Dr. Anderson said that the 1.85 inches long chameleon was found to have projected its tongue 2.5 times that length. The researchers think that it could due to their metabolism that chameleons perform so well.

Smaller animals need to consume more food than large animals because of how metabolism scales with body size. Dr. Anderson said that the lengthening muscle in the chameleon's tongue stretches the elastic tissues. As the tongue muscle lengthens, it moves over the tapered tip of the tongue skeleton. This shoots the tongue muscle out toward the prey and let the muscle to recoil, which happens in milliseconds.

CS Monitor reported that, scientists have long known about the color-changing animals' tricky prey capture. But new research reveals that the tiniest chameleons actually have the most powerful tongues.

Chameleons as small as about 1.5 inches long can shoot their tongues out some 2.5 times their body length to capture a cricket or other tasty morsel, according to a study published Monday in the journal Scientific Reports. That's farther than the previously thought maximum of twice the animal's body length.

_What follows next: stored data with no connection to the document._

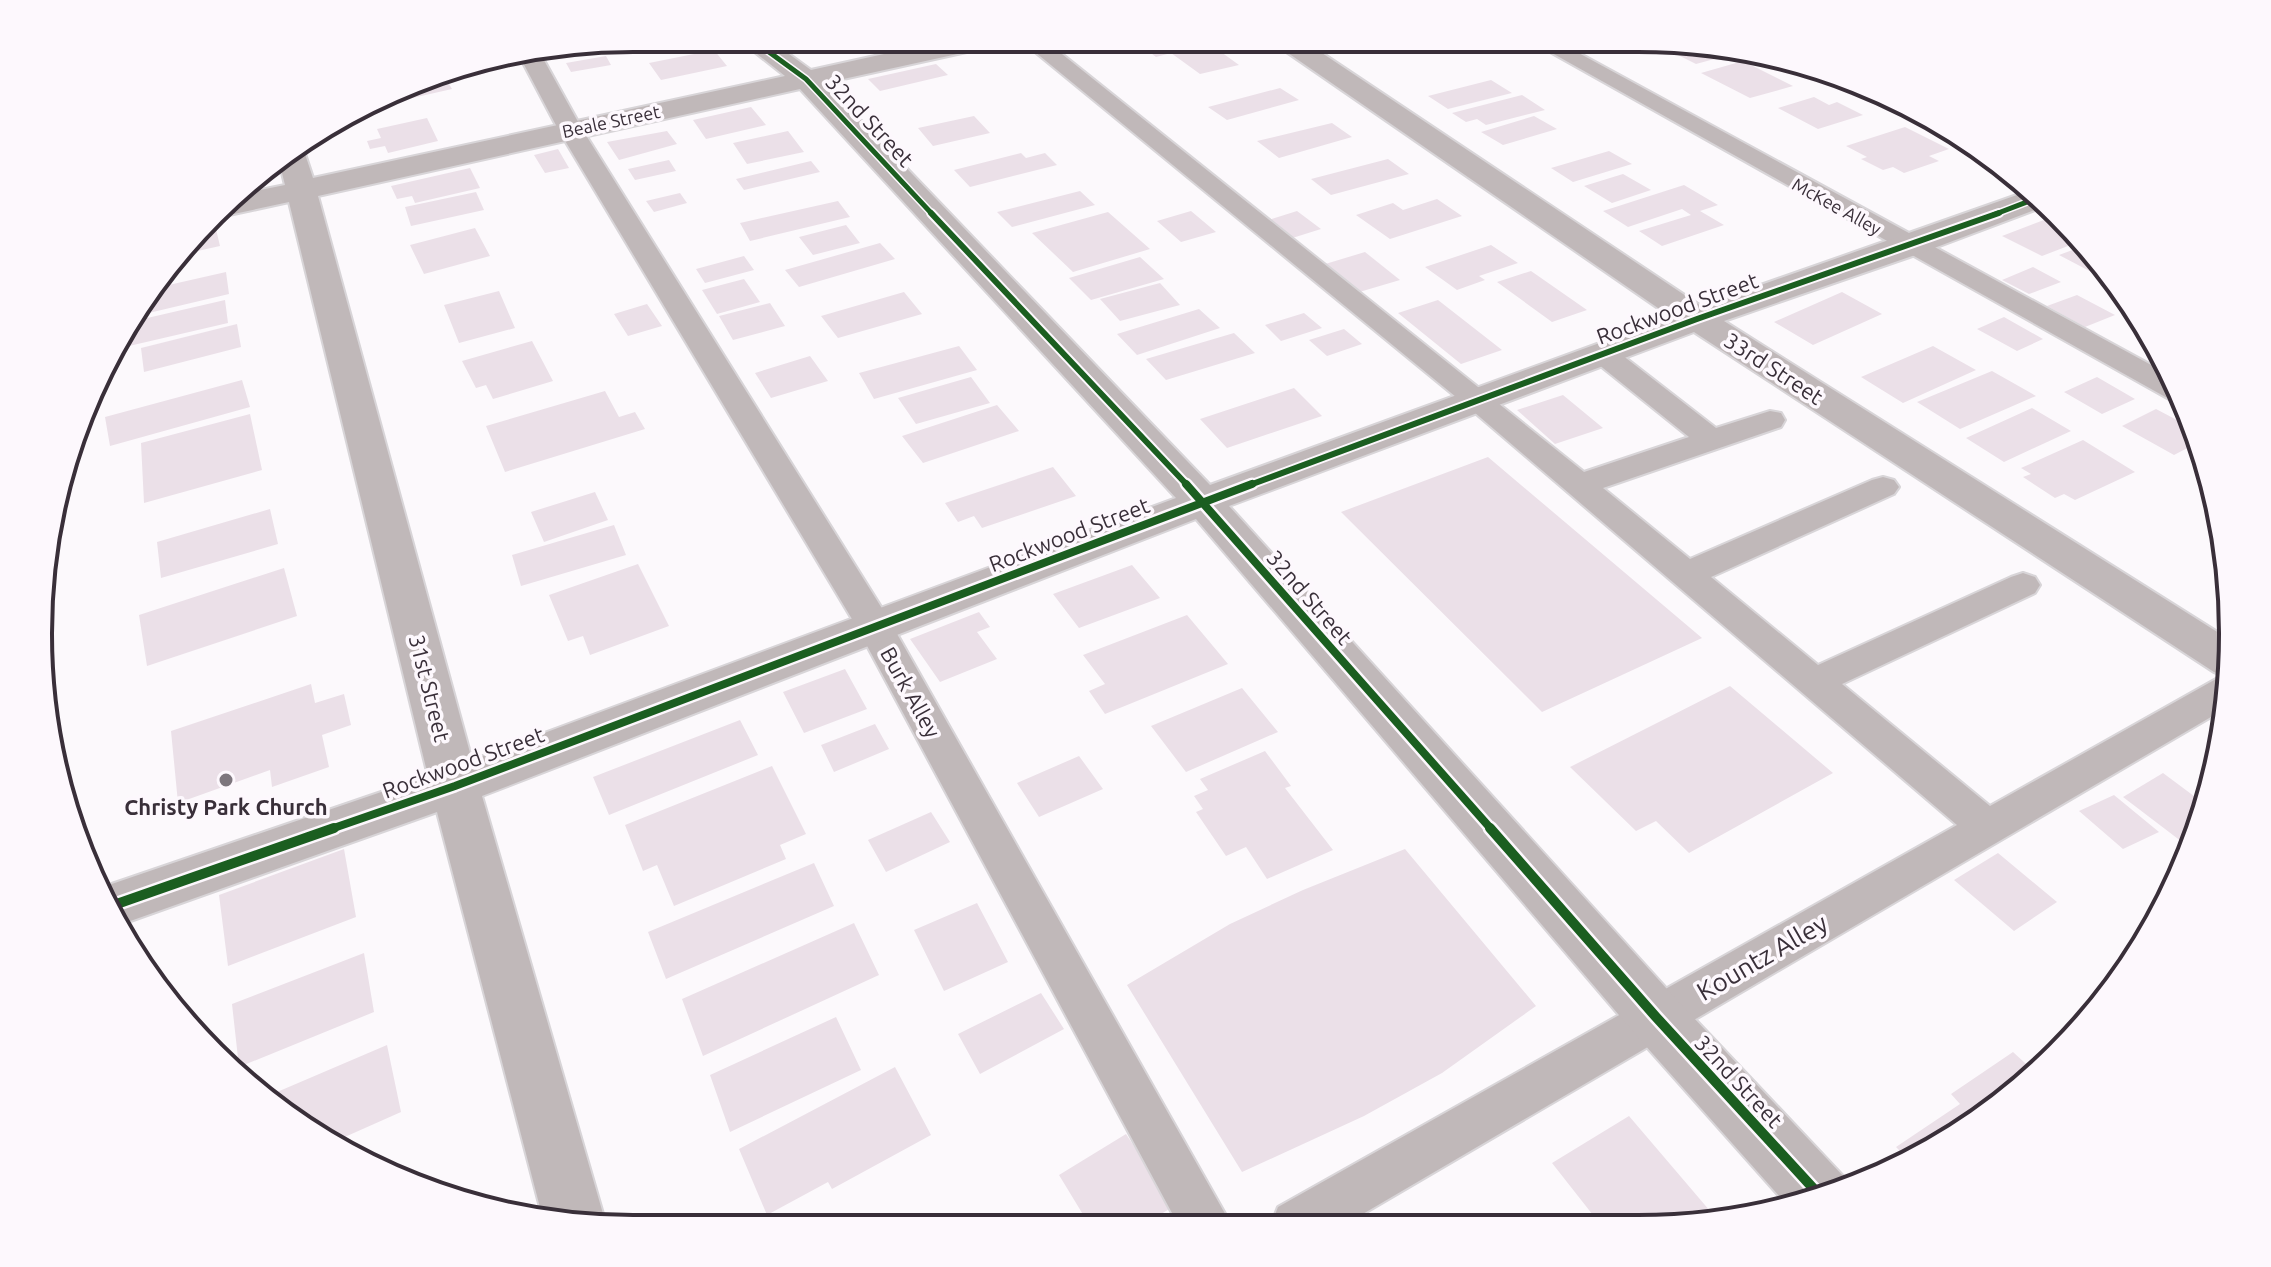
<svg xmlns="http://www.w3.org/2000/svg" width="2271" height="1267" font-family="Ubuntu,sans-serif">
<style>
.building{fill:#ebe0e8}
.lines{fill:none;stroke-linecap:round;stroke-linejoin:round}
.lane-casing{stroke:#d8d5d8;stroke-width:4}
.street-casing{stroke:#d8d5d8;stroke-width:4}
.lane{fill:#c0b8b9;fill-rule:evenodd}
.street{fill:#c0b8b9;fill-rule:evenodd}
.cycleway-far3-casing{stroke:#fdf8fd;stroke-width:8}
.cycleway-far2-casing{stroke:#fdf8fd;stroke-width:10}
.cycleway-far1-casing{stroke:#fdf8fd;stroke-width:13}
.cycleway-casing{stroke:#fdf8fd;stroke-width:15}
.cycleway-far3{stroke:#1b5e20;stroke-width:5}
.cycleway-far2{stroke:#1b5e20;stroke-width:6}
.cycleway-far1{stroke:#1b5e20;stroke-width:8}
.cycleway{stroke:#1b5e20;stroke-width:10}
.poi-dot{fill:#7d767d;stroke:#fdf8fd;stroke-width:3}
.labels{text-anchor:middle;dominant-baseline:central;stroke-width:7;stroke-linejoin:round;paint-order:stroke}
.far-street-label{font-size:18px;fill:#392f39;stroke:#fdf8fd}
.street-label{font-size:22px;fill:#392f39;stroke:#fdf8fd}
.poi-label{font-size:22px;font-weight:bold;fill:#392f39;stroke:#fdf8fd}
.near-street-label{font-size:26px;fill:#392f39;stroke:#fdf8fd}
.rim{fill:none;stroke:#392f39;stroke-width:4}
</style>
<rect width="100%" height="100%" fill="#fcf9fc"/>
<path class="building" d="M633 38H685V39L628 51 621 40Z
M827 38H862V40L835 46Z
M1162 39H1197L1206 45 1210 44 1239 65 1200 74 1171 53 1156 57 1139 44Z
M1331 39H1373L1374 40 1343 47Z
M1676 39 1740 52 1696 64 1648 40Z
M714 50 727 66 661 80 649 63Z
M606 56 611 65 571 72 566 63Z
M1743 61 1793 86 1750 98 1701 73Z
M936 64 948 75 880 91 868 79Z
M428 77 430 82 446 79 452 89 377 106Z
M1491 80 1512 93 1448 109 1428 96Z
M1280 88 1299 100 1227 120 1208 107Z
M1522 95 1545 110 1486 125 1477 119 1466 122 1452 113Z
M1814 97 1829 105 1837 102 1863 115 1818 129 1778 108Z
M751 107 766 125 706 139 693 120Z
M974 116 990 133 933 146 918 128Z
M1534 116 1557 129 1503 145 1481 132Z
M427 118 438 141 388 153 385 146 370 149 367 141 381 138 377 129Z
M1332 123 1352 137 1279 158 1257 141Z
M1905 127 1949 149 1929 156 1939 161 1904 173 1893 167 1883 170 1861 159 1867 157 1846 146Z
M667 131 677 144 619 160 607 142Z
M788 131 804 152 747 164 733 143Z
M558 149 569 168 545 173 534 155Z
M1609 151 1632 164 1573 182 1551 168Z
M1021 153 1026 158 1045 153 1057 165 970 187 954 170Z
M1388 159 1409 174 1331 195 1311 179Z
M669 160 676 171 635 180 628 169Z
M811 161 820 172 744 190 736 179Z
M470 168 480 188 415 203 412 196 397 199 391 186Z
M1623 174 1651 190 1612 203 1584 186Z
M1684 185 1718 205 1700 211 1724 225 1662 246 1639 231 1691 215 1682 209 1628 227 1603 211Z
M1080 191 1095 205 1012 227 997 212Z
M476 192 484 210 411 226 405 207Z
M680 193 687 203 654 212 646 201Z
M1437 199 1462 216 1390 239 1356 215 1393 203 1403 210Z
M838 201 850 217 750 241 740 223Z
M1191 211 1216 232 1181 242 1157 221Z
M1297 211 1321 229 1286 240 1262 222Z
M1108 212 1150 249 1073 272 1032 233Z
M2057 215 2081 241 2042 256 2002 236Z
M215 225 220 246 184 254 210 226Z
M846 225 860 243 813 255 799 237Z
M475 228 490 256 424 274 410 245Z
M880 243 895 259 799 287 785 270Z
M1491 245 1518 263 1479 276 1485 280 1457 290 1425 267Z
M2086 245 2110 271V272L2099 276 2059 255Z
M1365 252 1400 280 1356 293 1322 265Z
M744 256 754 270 705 283 696 269Z
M1140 257 1164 279 1091 300 1069 278Z
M2033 267 2061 282 2029 294 2002 280Z
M1531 271 1587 310 1552 322 1497 282Z
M226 272 229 294 136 316 139 302 151 289Z
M2114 278 2127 298 2100 285Z
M744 279 760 302 717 314 702 290Z
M1160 283 1180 305 1120 321 1100 299Z
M499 291 515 328 459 343 444 305Z
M904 292 922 314 838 338 821 316Z
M1842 292 1882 314 1813 345 1774 322Z
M2077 295 2115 315 2085 327 2047 306Z
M225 300 228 323 129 346 130 322Z
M1438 300 1502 350 1461 364 1398 313Z
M770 303 785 326 733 340 719 316Z
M647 304 662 326 628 336 614 314Z
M1199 309 1220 328 1137 355 1117 334Z
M1304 313 1322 328 1281 341 1265 325Z
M2004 317 2043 339 2017 351 1977 329Z
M237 324 241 347 144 372 141 348Z
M1344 329 1362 344 1327 356 1309 340Z
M1234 333 1255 353 1166 380 1146 359Z
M532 341 553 381 493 399 486 385 476 388 462 361Z
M959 346 977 370 874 399 859 373Z
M1933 346 1976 370 1903 403 1861 377Z
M810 356 828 381 771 398 755 373Z
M1992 371 2036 396 1960 429 1917 402Z
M971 377 990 403 916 424 898 398Z
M2097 377 2135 399 2102 414 2064 392Z
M242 380 250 407 110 446 105 417Z
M1294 388 1322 416 1227 448 1200 419Z
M605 391 619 417 635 412 645 429 505 472 486 426Z
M1563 395 1603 428 1555 444 1517 410Z
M997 405 1019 431 923 463 902 436Z
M2032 408 2071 431 2004 462 1966 438Z
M2156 409 2194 429 2199 442 2174 455 2122 426Z
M250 414 262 470 144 503 141 443Z
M2083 440 2135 472 2075 500 2064 494 2055 498 2023 477 2031 474 2021 468Z
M1488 457 1702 638 1542 712 1341 512Z
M1053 467 1076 496 982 528 974 516 958 522 945 503Z
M595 492 608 520 544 542 531 512Z
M270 509 278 544 161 578 157 542Z
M614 525 626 555 521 586 512 555Z
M638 564 669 626 590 655 583 636 568 641 549 595Z
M1132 565 1160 598 1079 628 1053 594Z
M284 568 297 616 147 666 139 615Z
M979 612 990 627 977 632 997 659 940 682 910 639Z
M1187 615 1228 664 1105 714 1089 691 1105 684 1083 655Z
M845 669 867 709 804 733 783 692Z
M311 684 315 703 344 694 351 725 322 735 329 767 272 787 270 770 178 803 171 731Z
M1730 686 1833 773 1689 853 1656 821 1636 831 1570 767Z
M1242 688 1278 732 1186 772 1151 726Z
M740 720 758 755 609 815 593 777Z
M875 724 889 749 834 772 821 745Z
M1265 751 1291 786 1285 788 1333 850 1267 879 1246 847 1226 856 1196 812 1203 809 1194 796 1208 790 1200 779Z
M1079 756 1103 789 1039 817 1017 783Z
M772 766 806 834 780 845 786 859 674 906 657 865 643 871 625 825Z
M2163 773 2206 805 2201 825 2190 848 2123 797Z
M2114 795 2159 832 2123 849 2079 811Z
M931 812 950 842 886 872 868 840Z
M344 849 356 917 228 966 219 895Z
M1405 849 1536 1006 1442 1073 1364 1116 1242 1172 1127 985 1230 924 1303 890Z
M1998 853 2057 902 2014 931 1954 880Z
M814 863 834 906 666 979 648 932Z
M977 903 1008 962 944 991 914 930Z
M854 923 879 975 703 1056 682 999Z
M364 953 374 1012 239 1067 232 1004Z
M1041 993 1064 1029 980 1074 958 1034Z
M836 1017 861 1070 730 1132 710 1075Z
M387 1045 401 1112 329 1144 270 1095Z
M2013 1052 2036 1073 1968 1129 1908 1159 1896 1147 1960 1104 1951 1094Z
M895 1067 931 1135 832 1189 828 1182 767 1215 739 1149Z
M1629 1116 1716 1218 1707 1224H1600L1552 1163Z
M1126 1134 1174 1206 1142 1226H1090L1059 1175Z"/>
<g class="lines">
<defs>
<path id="lane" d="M1018 38H1042L1584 472 1689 437 1593 360 1589 354 1593 348 1603 345 1613 348 1716 428 1770 411 1781 413 1785 420 1781 427 1603 488 1690 559 1872 480 1883 477 1894 480 1899 487 1894 494 1711 577 1818 665 2011 577 2023 573 2035 577 2040 585 2035 593 1842 684 1990 806 2216 679 2229 675 2228 707 1344 1225H1271L1278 1207 1957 825 1467 406Z
M1527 39H1553L2175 378 2183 401 2169 399Z
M540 53 582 129 888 618 1232 1226H1179L858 629 558 129 520 57Z"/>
<path id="street" d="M737 38H767L811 70 957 38H1006L1003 43 994 46 825 83 1210 485 1671 317 1275 44 1271 39H1301L1701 306 2034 189 2048 205 1921 253 1724 321 2230 640 2229 677 2214 672 1694 332 1229 506 1676 999 1845 1178 1849 1188 1829 1197 1789 1207 1636 1035 1196 519 482 796 606 1224 605 1228 543 1219 437 812 122 924 100 888 428 776 289 202 229 215 222 213 240 194 285 185 278 157 302 145 313 178 785 76ZM800 89 1176 498 472 760 318 196Z"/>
</defs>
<use href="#lane" class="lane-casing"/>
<use href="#street" class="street-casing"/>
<use href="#lane" class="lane"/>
<use href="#street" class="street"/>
<defs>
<path id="cycleway-far3" d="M750 38 806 79 933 215
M1993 215 2040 197"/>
<path id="cycleway-far2" d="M931 213 1188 486
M1247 486 1697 319 1999 213"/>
<path id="cycleway-far1" d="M1186 484 1492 830
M328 830 455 786 1252 484"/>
<path id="cycleway" d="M1490 828 1656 1017 1823 1199
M111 906 334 828"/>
</defs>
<use href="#cycleway-far3" class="cycleway-far3-casing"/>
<use href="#cycleway-far2" class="cycleway-far2-casing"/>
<use href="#cycleway-far1" class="cycleway-far1-casing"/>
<use href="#cycleway" class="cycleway-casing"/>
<use href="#cycleway-far3" class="cycleway-far3"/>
<use href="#cycleway-far2" class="cycleway-far2"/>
<use href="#cycleway-far1" class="cycleway-far1"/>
<use href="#cycleway" class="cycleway"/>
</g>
<circle class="poi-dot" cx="226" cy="780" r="8"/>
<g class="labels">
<g class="far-street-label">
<text transform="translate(611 121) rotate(-12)">Beale Street</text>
<text transform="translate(1837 206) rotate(29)">McKee Alley</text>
</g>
<g class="street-label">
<text transform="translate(870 120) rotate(47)">32nd Street</text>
<text transform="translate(1677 308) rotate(-20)">Rockwood Street</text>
<text transform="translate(1774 368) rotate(33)">33rd Street</text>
<text transform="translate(1069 534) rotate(-21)">Rockwood Street</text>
<text transform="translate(1310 597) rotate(49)">32nd Street</text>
<text transform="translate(430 688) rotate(76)">31st Street</text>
<text transform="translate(911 692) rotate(61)">Burk Alley</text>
<text transform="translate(463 762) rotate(-20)">Rockwood Street</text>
<text transform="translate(1739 1081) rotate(47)">32nd Street</text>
</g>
<g class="poi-label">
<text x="226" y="806">Christy Park Church</text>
</g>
<g class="near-street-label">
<text transform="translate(1762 957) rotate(-30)">Kountz Alley</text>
</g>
</g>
<path d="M0 0H2271V1267H0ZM633 52H1638A581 581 0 0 1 2219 633V634A581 581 0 0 1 1638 1215H633A581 581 0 0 1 52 634V633A581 581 0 0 1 633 52Z" fill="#fdf8fd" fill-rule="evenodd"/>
<path class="rim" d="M633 52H1638A581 581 0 0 1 2219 633V634A581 581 0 0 1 1638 1215H633A581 581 0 0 1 52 634V633A581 581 0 0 1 633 52Z"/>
</svg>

HuffingtonPost report said, research shows that a chameleon's secret weapon is its ability to "pre-load" large amounts of energy into the tongue's elastic tissue, and this stored energy augments the muscle power used to fling the tongue. And while all chameleons have the same catapult-like apparatus for launching the tongue, smaller chameleons have ones that are larger proportional to their size.

“Smaller species have higher performance than larger species,” Anderson said in a statement.
According to the LA Times, if you’re an unwary fly, here’s a tongue-lashing you won’t see coming. A study of chameleons’ stretchy tongues has found that smaller species, some the size of your thumb, can hurl their sticky lickers with blazing-fast accelerations – up to 264 times the force of gravity.

That, for the record, is roughly five times as fast as larger-bodied chameleons. The findings, published in Scientific Reports, sheds light on how these animals seem to surpass the limitations of their muscle cells – and why they might need to be so speedy.